PASSAGE PROVIDED:
********

Your Liability Insurer Won’t Pay For All Breaches
If your liability insurance company thinks that a costly breach was your own fault, it might want you to reimburse the money spent on your claim.
Case in point: In December 2013, Cottage Health System, which operates several hospitals in southern California, suffered a relatively small data security breach due to hacking, according to Consumer Affairs. The breach involved the protected health information (PHI) of 33,000 Cottage Health patients becoming exposed on the Internet.
In 2014, former patients filed a class-action lawsuit against Cottage Health, charging that Cottage Health and inSync (the company responsible for putting the health system’s records in a secure online location) “failed to provide any encryption or other security to prevent anyone from reading the medical records.” The lawsuit also alleged that Cottage Health failed to use proper encryption or other security measures, which violated the California Medical Information Act.
Cottage Health then filed a claim with its insurer, Columbia Casualty. But on May 7, 2015, Columbia filed a lawsuit against Cottage Health in the U.S. District Court for the Central District of California to recoup what it paid out to settle the data breach class action lawsuit against Cottage Health.
Columbia issued a cyber-liability policy to Cottage Health that provided coverage for a variety of cyber-related risks, according to a May 21 analysis by the law firm Manatt, Phelps & Phillips, LLP. The policy contained an exclusion that stated: “Any failure of an Insured to continuously implement the procedures and risk controls identified in the Insured’s application for this Insurance and all related information submitted to the Insurer in conjunction with such application whether orally or in writing …”
Columbia claims that Cottage Health’s failure to continuously implement the procedures and risk controls identified in its coverage application caused the improper disclosure of patient medical records, Manatt explained. Therefore, Columbia argued that the exclusion applies in this case to preclude coverage for the class action.

********

TRY IT:
Can you reproduce word for word everything in the article on liability insurance and data breaches from "Cottage Health then" down to "against Cottage Health."?

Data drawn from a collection
********

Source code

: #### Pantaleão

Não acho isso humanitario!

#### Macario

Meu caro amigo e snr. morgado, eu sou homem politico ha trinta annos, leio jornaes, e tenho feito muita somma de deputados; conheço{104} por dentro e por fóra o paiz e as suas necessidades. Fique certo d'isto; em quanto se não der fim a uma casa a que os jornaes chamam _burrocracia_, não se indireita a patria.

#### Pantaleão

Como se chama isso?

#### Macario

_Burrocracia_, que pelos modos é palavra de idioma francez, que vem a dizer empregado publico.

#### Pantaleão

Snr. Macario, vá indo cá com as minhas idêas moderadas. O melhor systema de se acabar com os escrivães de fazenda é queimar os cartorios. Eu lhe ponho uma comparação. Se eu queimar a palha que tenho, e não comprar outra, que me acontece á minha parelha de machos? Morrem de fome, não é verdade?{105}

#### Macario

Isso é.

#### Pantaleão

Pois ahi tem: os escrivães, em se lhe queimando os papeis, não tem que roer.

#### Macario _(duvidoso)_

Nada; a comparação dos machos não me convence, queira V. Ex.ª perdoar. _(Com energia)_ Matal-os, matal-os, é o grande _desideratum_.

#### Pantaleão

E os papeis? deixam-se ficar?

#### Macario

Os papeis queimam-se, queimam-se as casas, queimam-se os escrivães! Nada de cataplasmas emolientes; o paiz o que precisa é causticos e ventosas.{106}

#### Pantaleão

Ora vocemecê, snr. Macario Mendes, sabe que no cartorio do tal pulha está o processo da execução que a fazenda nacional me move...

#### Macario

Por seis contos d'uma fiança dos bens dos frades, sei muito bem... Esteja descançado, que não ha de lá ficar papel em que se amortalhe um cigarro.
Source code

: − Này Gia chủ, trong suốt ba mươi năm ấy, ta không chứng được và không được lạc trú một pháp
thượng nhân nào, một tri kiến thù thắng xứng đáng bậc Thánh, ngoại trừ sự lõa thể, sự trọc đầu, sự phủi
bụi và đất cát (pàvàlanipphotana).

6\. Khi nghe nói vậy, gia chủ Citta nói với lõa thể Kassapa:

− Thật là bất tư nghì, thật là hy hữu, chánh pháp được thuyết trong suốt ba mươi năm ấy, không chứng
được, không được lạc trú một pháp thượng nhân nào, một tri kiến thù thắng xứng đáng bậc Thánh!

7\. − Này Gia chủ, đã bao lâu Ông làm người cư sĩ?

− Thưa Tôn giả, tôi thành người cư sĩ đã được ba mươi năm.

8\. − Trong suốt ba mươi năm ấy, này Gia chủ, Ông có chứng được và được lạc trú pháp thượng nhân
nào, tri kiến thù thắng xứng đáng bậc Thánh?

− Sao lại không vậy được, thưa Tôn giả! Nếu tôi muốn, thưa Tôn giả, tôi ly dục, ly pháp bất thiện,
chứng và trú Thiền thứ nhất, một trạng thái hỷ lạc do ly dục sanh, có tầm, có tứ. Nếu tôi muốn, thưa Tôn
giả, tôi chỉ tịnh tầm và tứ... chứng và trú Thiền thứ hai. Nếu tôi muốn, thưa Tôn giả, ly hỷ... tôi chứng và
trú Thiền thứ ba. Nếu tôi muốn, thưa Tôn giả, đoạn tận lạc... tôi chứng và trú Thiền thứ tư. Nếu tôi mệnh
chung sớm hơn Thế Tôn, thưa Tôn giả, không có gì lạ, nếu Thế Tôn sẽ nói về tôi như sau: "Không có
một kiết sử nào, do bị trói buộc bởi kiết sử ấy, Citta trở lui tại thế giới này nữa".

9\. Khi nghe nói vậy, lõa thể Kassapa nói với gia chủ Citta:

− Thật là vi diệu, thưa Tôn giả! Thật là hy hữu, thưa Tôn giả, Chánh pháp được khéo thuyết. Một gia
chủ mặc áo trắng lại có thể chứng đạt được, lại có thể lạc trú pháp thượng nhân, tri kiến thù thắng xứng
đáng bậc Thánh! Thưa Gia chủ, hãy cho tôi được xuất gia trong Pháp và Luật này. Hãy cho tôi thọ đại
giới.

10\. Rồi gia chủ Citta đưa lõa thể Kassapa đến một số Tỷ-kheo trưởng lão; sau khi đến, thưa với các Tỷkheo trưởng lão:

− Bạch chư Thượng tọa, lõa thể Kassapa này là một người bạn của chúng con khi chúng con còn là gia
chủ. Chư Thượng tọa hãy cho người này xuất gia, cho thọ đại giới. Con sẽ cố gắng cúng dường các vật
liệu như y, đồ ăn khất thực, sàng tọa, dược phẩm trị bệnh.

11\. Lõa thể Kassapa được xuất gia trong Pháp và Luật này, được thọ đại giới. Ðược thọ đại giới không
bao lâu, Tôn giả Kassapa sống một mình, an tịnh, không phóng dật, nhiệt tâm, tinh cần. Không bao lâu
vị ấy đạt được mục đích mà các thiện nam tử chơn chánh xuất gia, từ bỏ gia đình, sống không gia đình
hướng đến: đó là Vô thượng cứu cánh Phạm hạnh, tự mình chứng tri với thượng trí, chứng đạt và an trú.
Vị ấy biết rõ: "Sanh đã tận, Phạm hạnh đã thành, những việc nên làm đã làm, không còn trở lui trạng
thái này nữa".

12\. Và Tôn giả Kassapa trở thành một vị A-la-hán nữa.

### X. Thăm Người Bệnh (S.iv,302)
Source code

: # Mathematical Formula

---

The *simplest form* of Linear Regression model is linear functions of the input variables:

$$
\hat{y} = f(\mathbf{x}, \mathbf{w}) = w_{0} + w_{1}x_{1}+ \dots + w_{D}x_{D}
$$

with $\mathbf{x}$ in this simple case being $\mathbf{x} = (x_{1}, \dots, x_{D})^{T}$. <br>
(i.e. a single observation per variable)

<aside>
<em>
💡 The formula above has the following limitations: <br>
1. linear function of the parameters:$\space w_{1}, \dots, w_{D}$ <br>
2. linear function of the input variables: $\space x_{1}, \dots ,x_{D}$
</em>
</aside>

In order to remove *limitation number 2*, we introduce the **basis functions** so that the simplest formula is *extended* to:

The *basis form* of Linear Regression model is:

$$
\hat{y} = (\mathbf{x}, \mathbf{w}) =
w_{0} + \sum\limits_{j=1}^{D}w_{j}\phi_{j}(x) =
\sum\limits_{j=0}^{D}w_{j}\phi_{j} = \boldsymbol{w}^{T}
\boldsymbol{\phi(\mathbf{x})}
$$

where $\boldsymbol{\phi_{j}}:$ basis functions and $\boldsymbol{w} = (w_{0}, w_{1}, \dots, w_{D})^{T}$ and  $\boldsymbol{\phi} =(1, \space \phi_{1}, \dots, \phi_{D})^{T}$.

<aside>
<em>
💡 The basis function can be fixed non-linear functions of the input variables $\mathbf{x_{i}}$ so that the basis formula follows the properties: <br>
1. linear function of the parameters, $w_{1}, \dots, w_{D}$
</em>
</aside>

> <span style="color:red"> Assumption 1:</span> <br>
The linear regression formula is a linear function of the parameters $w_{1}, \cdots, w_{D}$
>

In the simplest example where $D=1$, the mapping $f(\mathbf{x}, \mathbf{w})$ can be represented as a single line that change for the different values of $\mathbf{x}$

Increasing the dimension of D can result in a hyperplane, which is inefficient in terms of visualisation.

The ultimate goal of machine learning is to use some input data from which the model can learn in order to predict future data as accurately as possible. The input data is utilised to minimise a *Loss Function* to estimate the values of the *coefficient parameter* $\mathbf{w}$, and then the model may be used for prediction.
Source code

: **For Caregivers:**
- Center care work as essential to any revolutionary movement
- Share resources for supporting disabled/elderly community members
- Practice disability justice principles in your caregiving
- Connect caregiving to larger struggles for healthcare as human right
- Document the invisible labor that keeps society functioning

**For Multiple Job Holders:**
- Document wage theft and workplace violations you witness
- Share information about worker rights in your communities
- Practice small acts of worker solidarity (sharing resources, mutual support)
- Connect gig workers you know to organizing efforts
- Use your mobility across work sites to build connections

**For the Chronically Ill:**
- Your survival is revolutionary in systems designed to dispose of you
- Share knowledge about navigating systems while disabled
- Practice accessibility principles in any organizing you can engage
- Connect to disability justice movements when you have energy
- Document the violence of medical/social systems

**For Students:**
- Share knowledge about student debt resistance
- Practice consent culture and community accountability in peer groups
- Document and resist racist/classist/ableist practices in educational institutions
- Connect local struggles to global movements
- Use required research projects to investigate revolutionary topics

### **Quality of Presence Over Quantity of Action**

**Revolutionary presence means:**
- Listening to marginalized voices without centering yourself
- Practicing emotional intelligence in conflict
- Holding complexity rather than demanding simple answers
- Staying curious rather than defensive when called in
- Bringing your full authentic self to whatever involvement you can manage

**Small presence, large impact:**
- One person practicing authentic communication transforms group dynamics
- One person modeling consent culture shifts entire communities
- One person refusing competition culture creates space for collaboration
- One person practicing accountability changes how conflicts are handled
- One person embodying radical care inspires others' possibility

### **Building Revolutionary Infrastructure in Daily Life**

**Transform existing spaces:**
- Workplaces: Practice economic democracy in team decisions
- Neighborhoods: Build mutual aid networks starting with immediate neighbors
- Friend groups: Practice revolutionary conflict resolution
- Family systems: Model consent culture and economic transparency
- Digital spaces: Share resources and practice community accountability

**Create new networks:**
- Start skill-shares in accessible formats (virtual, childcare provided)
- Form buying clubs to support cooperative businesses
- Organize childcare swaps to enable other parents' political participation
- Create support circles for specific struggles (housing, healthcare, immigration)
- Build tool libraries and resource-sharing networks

********

RESPONSE FOR THIS EXERCISE:
Cottage Health then filed a claim with its insurer, Columbia Casualty. But on May 7, 2015, Columbia filed a lawsuit against Cottage Health in the U.S. District Court for the Central District of California to recoup what it paid out to settle the data breach class action lawsuit against Cottage Health.